Given the entries below, would you transcribe exactly the lines starting at the one with "For every layout" and ending at the one with "Identify the document", both kept, pictures omitted, nothing extra?

_Provided entries:_
++++

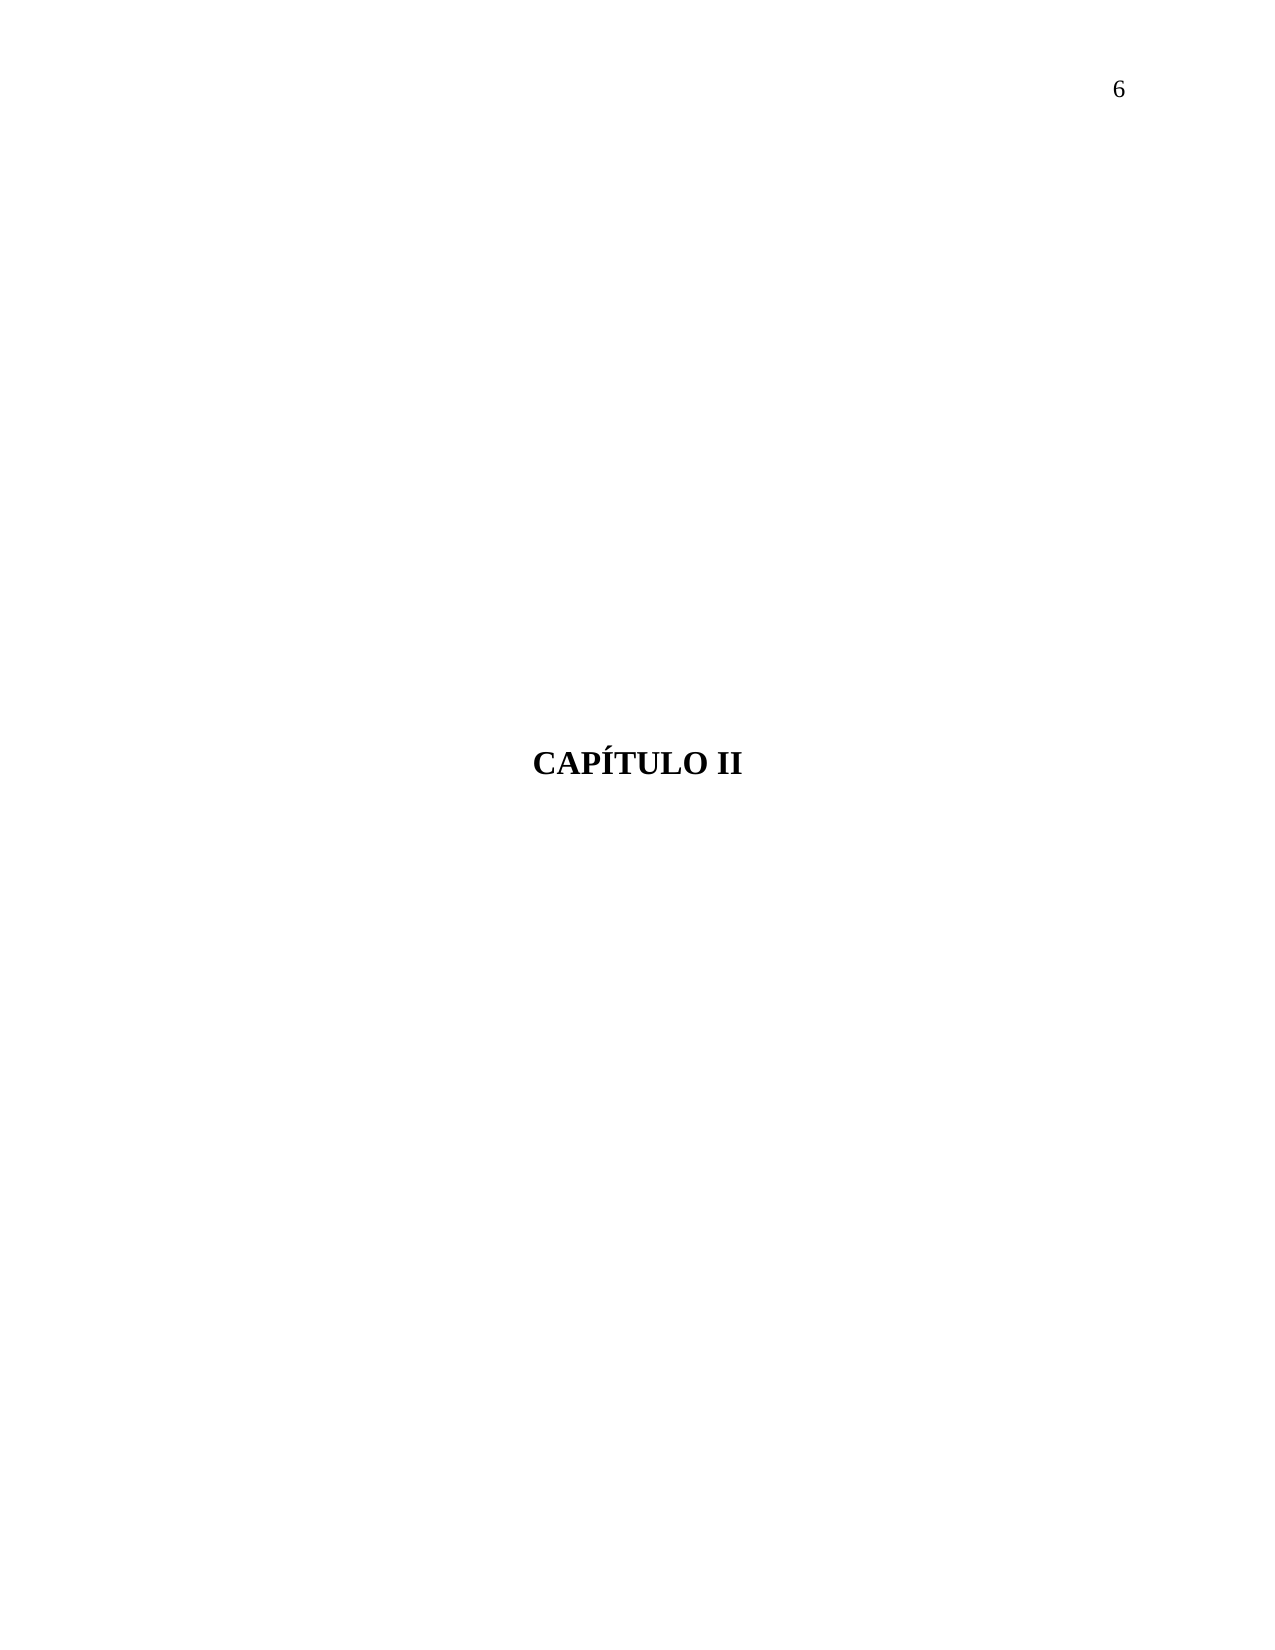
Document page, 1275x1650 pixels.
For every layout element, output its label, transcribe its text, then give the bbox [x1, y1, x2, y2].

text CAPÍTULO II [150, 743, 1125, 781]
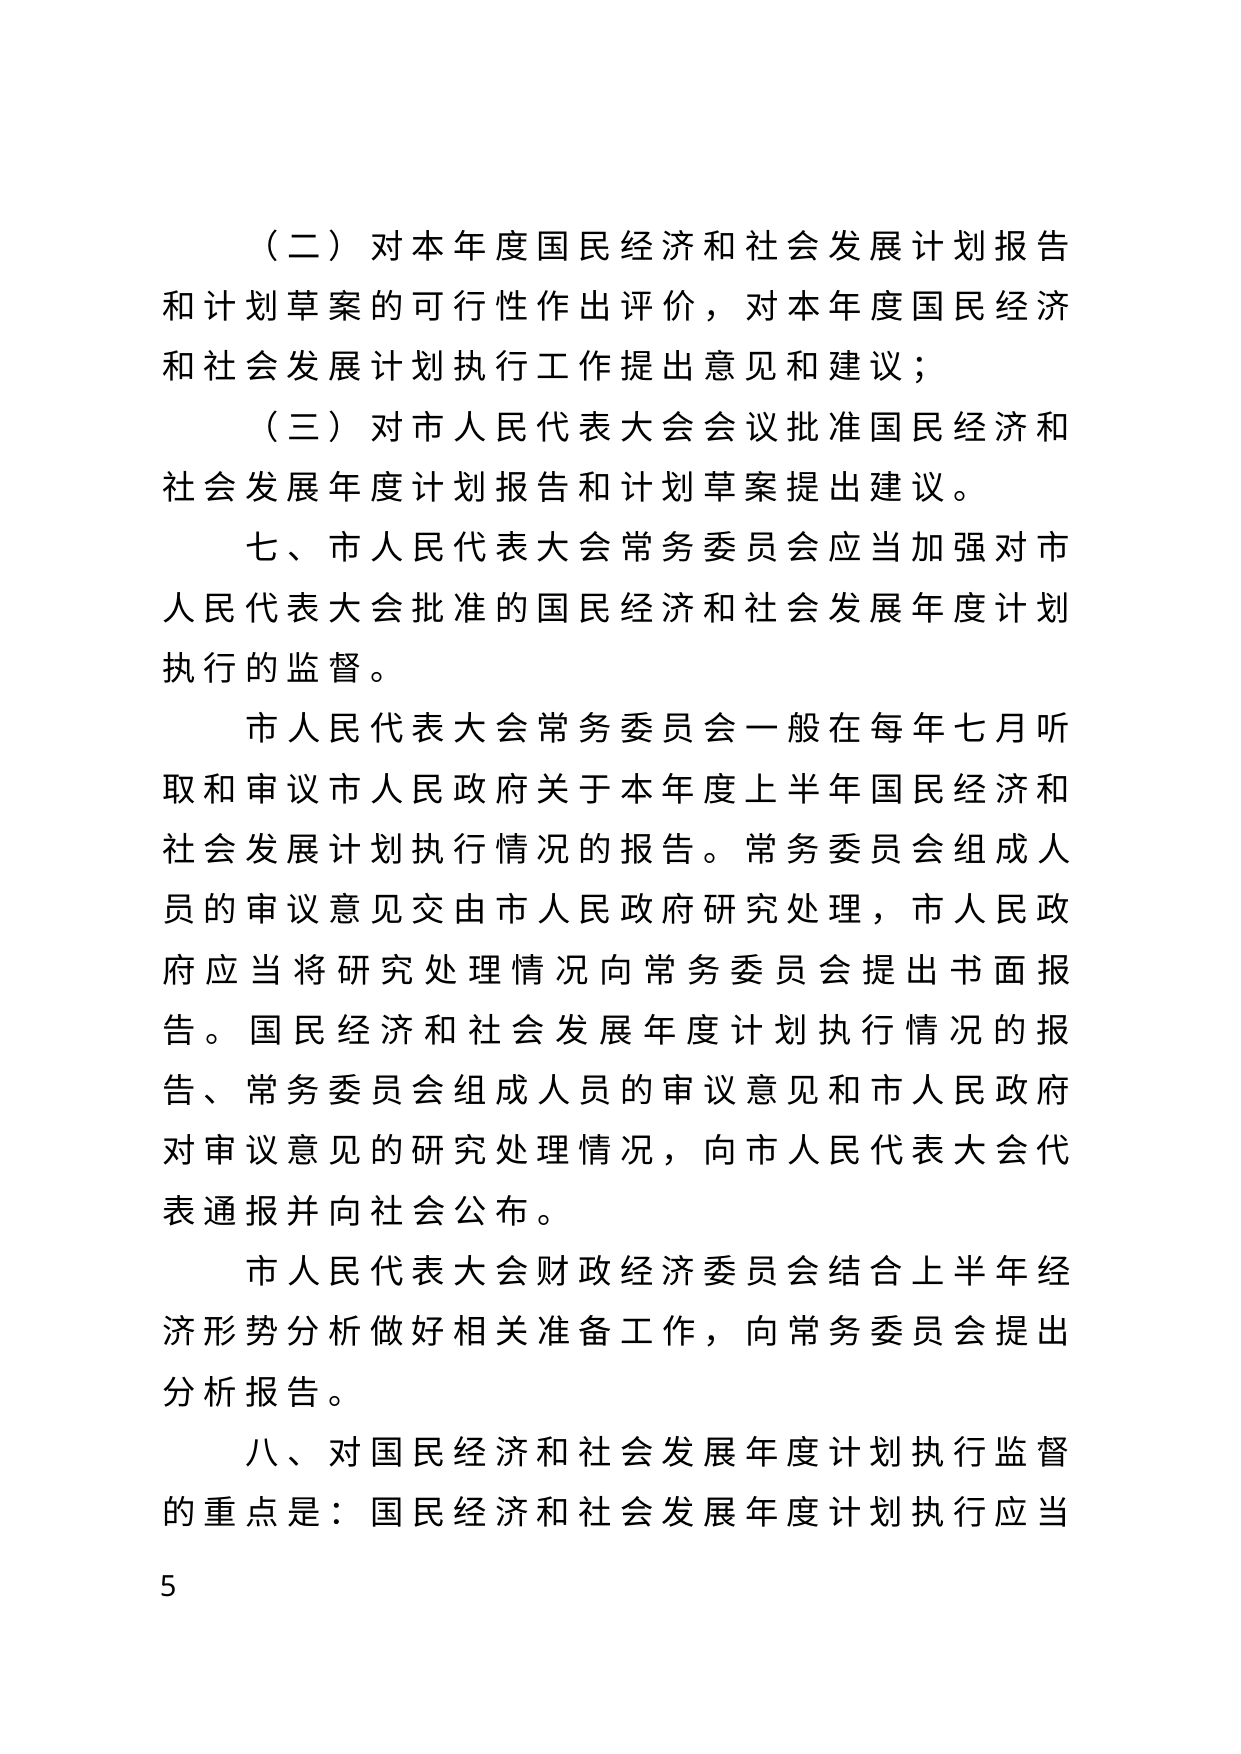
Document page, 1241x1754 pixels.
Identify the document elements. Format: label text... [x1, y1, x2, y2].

++++

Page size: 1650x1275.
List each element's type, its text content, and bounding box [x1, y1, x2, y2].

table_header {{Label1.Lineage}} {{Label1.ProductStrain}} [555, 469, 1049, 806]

++++

_Expected answer:_
For every layout element, output its label, transcribe its text, then give the bbox [x1, y1, x2, y2].

text CAPÍTULO II [150, 743, 1125, 781]
Document page, 1241x1754 pixels.
Identify the document elements. Format: label text... [x1, y1, x2, y2].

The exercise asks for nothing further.